Pada pertemuan antara pemuka agama dan para gunseikan yang diwakili oleh Mayor
Jenderal Ohazaki di Jakarta, diadakanlah acara tukar pikiran. Hasil acara ini
dinyatakan bahwa MIAI adalah organisasi resmi umat Islam. Meskipun telah
diterima sebagai organisasi yang resmi, tetapi MIAI harus tetap mengubah asas
dan tujuannya. Begitu pula kegiatannya pun dibatasi. Setelah pertemuan ini,
MIAI hanya diberi tugas untuk menyelenggarakan peringatan hari-hari besar Islam
dan pembentukan Baitul Mal (Badan Amal). Ketika MIAI menjelma menjadi sebuah
organisasi yang besar maka para tokohnya mulai mendapat pengawasan, begitu pula
tokoh MIAI yang ada di desa-desa.
Lama kelamaan Jepang berpikir bahwa MIAI tidak menguntungkan Jepang, sehingga
pada bulan Oktober 1943 MIAI dibubarkan, lalu diganti dengan Majelis Syuro
Muslimin Indonesia (Masyumi) dan dipimpin oleh K.H Hasyim Asy’ari, K.H Mas
Mansyur, K.H Farid Ma’ruf, K.H. Hasyim, Karto Sudarmo, K.H Nachrowi, dan Zainul
Arifin sejak November 1943.
Jawa Hokokai (Himpunan Kebaktian Jawa)
Selang beberapa waktu, ternyata pemerintah Jepang
mulai menyadari bahwa, gerakan Putera lebih banyak menguntungkan rakyat Indonesia dan
kurang menguntungkan pihaknya. Untuk itu, Jepang membentuk organisasi baru yang
dinamakan Jawa Hokokai (Himpunan Kebaktian Jawa). Tujuan pendirian organisasi
ini adalah untuk penghimpunan tenaga rakyat, baik secara lahir ataupun batin
sesuai dengan hokosisyin (semangat kebaktian). Adapun yang termasuk semangat kebaktian
itu di antaranya: mengorbankan diri, mempertebal persaudaraan, dan melaksanakan
sesuatu dengan bukti.

(Entri dataset)
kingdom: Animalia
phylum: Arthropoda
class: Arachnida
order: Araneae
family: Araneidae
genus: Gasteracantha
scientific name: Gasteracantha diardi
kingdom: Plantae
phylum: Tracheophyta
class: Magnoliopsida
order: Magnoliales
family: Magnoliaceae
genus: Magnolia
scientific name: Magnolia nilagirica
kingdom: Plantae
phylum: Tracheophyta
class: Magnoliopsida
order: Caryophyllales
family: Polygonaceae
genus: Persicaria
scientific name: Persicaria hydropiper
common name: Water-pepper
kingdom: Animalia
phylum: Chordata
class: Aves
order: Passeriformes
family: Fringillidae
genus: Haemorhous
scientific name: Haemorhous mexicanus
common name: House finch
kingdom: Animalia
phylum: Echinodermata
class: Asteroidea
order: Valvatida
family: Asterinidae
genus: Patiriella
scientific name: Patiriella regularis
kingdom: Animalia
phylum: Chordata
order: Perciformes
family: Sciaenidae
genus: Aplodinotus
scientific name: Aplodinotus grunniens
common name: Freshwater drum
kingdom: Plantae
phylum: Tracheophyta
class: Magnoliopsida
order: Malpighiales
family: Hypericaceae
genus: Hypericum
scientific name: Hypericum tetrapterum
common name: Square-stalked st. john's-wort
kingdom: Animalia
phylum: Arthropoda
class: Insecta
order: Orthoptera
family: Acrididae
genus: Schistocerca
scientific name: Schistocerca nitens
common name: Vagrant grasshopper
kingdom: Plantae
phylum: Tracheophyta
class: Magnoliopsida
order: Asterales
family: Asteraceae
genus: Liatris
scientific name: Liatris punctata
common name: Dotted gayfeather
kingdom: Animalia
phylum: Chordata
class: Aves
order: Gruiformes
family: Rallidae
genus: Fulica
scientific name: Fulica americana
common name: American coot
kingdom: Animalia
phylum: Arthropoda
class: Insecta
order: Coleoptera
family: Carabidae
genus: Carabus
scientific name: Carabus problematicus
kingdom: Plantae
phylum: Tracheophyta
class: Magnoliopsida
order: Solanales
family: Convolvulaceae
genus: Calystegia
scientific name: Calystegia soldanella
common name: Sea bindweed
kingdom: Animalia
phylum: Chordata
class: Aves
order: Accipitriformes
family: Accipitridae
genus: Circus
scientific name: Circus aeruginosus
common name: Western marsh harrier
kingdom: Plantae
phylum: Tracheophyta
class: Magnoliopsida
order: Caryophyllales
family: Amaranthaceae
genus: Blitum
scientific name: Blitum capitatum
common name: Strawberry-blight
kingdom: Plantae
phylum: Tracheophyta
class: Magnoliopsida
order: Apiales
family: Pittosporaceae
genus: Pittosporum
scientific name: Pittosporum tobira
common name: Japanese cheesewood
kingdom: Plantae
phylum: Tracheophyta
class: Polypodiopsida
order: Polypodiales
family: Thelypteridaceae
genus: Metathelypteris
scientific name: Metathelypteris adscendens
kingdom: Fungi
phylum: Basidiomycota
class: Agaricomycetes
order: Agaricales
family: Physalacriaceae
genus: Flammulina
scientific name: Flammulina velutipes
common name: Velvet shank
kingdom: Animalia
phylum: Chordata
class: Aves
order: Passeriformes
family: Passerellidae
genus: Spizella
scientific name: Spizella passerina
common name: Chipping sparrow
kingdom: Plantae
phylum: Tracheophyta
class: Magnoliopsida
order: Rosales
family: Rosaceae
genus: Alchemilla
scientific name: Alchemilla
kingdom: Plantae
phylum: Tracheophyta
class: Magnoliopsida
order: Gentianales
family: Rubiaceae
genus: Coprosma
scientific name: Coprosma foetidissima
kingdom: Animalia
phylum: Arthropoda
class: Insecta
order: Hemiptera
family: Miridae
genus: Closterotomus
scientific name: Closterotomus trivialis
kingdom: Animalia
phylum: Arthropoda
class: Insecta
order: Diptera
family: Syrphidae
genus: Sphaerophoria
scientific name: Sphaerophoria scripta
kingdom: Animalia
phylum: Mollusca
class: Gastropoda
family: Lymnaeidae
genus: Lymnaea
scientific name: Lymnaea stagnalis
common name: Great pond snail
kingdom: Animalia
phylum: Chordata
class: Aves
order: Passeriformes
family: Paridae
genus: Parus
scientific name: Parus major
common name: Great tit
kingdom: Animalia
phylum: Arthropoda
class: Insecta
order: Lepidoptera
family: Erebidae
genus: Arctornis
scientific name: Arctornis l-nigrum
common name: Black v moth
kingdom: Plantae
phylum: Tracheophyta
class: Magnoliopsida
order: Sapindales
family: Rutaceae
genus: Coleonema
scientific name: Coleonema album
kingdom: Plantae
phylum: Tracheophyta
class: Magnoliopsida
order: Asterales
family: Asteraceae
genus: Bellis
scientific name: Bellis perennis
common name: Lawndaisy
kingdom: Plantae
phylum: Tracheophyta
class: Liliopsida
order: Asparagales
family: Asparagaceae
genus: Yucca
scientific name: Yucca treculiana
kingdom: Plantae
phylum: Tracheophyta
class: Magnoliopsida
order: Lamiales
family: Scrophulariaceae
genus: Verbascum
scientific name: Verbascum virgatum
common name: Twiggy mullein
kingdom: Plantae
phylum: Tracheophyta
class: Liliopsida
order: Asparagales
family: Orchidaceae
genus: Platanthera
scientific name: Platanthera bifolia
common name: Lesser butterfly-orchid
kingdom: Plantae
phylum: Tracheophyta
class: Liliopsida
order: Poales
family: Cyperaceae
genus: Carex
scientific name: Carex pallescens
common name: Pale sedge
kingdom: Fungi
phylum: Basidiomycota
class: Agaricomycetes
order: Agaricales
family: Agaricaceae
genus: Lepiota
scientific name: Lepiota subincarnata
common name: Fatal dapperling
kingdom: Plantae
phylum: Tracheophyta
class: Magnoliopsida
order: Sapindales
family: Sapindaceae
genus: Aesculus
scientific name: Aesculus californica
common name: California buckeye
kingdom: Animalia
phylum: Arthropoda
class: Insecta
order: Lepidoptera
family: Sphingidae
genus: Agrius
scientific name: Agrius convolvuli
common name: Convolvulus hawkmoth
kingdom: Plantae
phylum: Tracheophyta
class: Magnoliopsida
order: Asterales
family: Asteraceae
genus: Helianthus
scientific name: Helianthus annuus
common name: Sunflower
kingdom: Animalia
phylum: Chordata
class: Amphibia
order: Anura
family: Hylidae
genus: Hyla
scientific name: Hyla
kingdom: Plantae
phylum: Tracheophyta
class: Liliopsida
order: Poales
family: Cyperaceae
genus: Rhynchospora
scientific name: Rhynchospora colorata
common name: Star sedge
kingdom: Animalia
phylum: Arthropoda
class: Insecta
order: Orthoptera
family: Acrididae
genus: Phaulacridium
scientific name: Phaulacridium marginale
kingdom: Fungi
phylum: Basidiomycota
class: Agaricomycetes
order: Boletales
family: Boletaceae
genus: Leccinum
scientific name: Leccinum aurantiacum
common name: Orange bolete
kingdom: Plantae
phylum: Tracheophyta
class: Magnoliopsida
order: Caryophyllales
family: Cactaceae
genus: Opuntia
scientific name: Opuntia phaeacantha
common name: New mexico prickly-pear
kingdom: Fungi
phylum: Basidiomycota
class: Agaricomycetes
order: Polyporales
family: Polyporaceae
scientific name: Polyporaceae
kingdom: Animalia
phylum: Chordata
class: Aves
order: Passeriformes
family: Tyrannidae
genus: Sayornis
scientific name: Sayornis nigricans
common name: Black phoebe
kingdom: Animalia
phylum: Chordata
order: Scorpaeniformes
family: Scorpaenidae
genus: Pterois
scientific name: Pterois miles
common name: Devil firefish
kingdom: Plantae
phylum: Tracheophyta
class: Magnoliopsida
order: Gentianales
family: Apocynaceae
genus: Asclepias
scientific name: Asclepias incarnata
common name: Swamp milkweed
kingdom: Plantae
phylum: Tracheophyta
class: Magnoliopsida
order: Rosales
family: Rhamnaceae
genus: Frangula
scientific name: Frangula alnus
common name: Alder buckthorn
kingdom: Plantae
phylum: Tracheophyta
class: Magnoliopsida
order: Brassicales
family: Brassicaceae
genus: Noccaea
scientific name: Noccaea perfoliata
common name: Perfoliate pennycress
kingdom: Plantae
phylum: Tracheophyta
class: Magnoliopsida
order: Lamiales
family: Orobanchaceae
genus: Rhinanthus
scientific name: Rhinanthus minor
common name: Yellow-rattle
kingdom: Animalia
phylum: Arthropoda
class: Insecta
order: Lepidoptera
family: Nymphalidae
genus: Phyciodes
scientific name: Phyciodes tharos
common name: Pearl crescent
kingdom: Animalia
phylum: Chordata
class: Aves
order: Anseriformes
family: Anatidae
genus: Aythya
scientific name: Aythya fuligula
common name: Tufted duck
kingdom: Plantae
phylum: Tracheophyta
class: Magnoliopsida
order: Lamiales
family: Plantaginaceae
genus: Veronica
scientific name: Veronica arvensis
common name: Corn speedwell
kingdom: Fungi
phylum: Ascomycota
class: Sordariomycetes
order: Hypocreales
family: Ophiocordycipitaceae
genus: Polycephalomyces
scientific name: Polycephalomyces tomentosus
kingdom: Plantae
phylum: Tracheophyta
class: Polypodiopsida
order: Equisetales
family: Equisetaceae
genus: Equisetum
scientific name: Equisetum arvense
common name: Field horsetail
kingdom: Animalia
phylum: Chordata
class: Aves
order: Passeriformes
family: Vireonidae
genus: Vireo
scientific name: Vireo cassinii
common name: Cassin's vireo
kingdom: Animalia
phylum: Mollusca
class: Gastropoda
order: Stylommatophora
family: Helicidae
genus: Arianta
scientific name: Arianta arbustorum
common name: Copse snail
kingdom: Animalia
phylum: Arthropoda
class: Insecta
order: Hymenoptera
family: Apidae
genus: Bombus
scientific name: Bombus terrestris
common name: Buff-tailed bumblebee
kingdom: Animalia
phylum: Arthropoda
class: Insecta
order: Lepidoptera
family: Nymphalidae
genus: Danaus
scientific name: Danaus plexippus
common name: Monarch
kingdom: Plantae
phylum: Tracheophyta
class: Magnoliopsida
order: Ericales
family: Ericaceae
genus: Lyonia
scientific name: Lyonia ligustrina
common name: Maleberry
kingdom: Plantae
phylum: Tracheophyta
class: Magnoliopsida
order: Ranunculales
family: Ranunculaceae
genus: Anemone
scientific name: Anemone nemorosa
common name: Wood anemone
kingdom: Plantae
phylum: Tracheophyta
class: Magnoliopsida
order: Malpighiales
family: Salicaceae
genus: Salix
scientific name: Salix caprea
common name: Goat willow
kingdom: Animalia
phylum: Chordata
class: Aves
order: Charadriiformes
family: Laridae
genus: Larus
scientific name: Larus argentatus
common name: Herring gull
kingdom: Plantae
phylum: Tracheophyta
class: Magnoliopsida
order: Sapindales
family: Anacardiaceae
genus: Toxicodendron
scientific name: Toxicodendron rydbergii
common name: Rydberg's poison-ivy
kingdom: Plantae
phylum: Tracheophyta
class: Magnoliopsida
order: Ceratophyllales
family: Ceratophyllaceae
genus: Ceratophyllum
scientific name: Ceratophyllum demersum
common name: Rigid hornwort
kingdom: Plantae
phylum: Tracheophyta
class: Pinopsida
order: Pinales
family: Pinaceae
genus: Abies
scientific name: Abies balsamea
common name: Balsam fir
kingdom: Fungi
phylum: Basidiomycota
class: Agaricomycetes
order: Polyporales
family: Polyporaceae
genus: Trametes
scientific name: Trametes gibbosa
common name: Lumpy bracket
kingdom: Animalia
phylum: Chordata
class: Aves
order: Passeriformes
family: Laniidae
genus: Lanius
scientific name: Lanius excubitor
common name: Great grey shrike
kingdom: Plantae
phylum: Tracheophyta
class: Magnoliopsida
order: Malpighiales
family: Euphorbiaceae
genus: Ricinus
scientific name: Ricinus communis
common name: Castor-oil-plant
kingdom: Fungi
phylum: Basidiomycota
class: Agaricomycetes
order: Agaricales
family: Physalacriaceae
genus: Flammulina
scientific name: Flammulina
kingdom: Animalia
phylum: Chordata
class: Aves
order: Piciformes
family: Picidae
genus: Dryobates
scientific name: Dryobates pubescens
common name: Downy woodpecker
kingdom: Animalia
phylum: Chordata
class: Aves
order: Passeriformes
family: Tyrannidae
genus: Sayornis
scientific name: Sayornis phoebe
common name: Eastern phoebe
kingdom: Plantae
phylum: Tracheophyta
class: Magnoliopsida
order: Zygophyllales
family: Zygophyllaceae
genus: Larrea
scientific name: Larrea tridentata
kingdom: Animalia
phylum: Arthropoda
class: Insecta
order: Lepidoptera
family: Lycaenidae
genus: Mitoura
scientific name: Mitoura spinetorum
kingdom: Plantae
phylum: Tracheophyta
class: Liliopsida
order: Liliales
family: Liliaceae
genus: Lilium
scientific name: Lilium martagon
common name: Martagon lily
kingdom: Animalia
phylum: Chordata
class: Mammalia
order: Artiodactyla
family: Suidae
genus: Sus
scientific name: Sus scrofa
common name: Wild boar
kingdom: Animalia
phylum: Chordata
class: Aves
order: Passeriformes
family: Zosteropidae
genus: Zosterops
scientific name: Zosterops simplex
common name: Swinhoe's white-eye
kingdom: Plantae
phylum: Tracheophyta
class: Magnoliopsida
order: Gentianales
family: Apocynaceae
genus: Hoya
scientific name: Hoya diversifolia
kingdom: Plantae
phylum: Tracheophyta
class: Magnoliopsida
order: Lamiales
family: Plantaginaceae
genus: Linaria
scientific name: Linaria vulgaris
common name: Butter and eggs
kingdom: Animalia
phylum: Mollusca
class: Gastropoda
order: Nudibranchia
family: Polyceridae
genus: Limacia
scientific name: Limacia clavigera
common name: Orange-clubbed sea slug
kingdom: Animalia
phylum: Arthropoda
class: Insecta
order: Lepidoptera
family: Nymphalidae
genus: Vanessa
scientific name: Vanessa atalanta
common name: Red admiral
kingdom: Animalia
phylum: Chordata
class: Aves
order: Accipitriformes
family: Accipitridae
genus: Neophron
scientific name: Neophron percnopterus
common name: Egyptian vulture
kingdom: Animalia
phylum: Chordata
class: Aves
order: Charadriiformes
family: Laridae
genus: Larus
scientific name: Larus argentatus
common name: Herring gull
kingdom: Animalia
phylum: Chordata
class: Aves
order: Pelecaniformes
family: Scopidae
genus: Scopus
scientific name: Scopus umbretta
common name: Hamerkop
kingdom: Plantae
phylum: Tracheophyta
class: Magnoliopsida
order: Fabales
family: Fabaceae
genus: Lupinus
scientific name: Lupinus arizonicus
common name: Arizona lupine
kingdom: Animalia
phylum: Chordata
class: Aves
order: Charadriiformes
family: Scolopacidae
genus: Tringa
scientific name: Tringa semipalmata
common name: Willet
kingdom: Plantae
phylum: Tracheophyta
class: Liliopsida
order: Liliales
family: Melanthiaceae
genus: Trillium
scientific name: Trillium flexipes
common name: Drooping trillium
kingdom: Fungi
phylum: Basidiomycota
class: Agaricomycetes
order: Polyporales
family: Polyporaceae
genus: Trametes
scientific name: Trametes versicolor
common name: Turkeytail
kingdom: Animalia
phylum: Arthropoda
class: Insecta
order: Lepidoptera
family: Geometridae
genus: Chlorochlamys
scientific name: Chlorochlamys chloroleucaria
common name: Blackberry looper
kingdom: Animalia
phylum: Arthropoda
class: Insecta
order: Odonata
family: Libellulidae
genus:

• KETENTUAN LATIHAN:
(a) Siapa saja yang disebut dalam teks tentang MIAI dan Jawa Hokokai sebagai pemimpin Masyumi sejak November 1943? Sebutkan semuanya.
(b) Apakah setiap pernyataan berikut sesuai dengan teks tentang MIAI dan Jawa Hokokai? Jawab ya atau tidak untuk masing-masing, disertai kutipan persis dari teks yang menjadi dasarnya. (i) MIAI dibubarkan pada bulan Oktober 1943. (ii) Jepang membentuk Jawa Hokokai karena gerakan Putera dinilai lebih menguntungkan pihak Jepang. (iii) Setelah pertemuan dengan para gunseikan, MIAI diberi tugas membentuk Baitul Mal.
(c) Teruskan teks tentang MIAI dan Jawa Hokokai mulai setelah kalimat terakhirnya.

• JAWABAN LATIHAN:
(a) K.H Hasyim Asy'ari, K.H Mas Mansyur, K.H Farid Ma'ruf, K.H. Hasyim, Karto Sudarmo, K.H Nachrowi, dan Zainul Arifin.

(b)
(i) Ya: "pada bulan Oktober 1943 MIAI dibubarkan".
(ii) Tidak: "gerakan Putera lebih banyak menguntungkan rakyat Indonesia dan kurang menguntungkan pihaknya".
(iii) Ya: "MIAI hanya diberi tugas untuk menyelenggarakan peringatan hari-hari besar Islam dan pembentukan Baitul Mal (Badan Amal)".

(c)
Organisasi ini dinyatakan sebagai organisasi resmi pemerintah. Berarti,
organisasi ini diintegrasikan ke dalam tubuh pemerintah. Organisasi ini mempunyai
berbagai macam hokokai profesi, di antaranya Izi hokokai (Himpunan Kebaktian
Dokter), Kyoiku Hokokai (Himpunan Kebaktian Para Pendidik), Fujinkai
(Organisasi Wanita), Keimin Bunka Syidosyo (Pusat Budaya) dan Hokokai
Perusahaan.
Struktur kepemimpinan di dalam Jawa Hokokai ini langsung dipegang oleh
Gunseikan, sedangkan di daerah dipimpin oleh Syucohan (Gubernur atau Residen).
Pada masa ini, golongan nasionalis disisihkan, mereka diberi jabatan baru dalam
pemerintahan, akan tetapi, segala kegiatannya memperoleh pengawasan yang ketat
dan segala bentuk komunikasi dengan rakyat dibatasi.
Keibodan
Organisasi ini didirikan bersamaan dengan didirikannya Seinendan, yaitu pada
tanggal 29 April 1943. Anggotanya adalah para pemuda yang berusia 26 45 tahun.
Tujuan didirikannya organisasi ini adalah untuk membantu polisi dalam menjaga
lalu lintas dan melakukan pengamanan desa.
Heiho
Anggota Heiho adalah para prajurit Indonesia yang ditempatkan pada
organisasi militer Jepang. Mereka yang tergabung di dalamnya adalah para pemuda
yang berusia 18-25 tahun.
Ketika menjadi prajurit
Heiho maka harus siap dengan disiplinnya yang sangat ketat dan keras dan sanksi
yang berat apabila melanggarnya. Ketika diadakan latihan baris berbaris dan
latihan lain layaknya latihan militer tentara sekarang, maka setiap para
prajurit harus taat terhadap aturan dan perintah komandan dan kesalahan kecil
sekalipun akan dihukum berat. Seperti kancing baju yang lepas ketika latihan
harus dicari sampai ketemu kembali, dan kancing baju itu sangat sederhana terbuat
dari tempurung kelapa. Hukuman yang diberikan adalah berlari mengelilingi
lapangan kantin atau bukit ambacang sebanyak yang diingini oleh komandannya.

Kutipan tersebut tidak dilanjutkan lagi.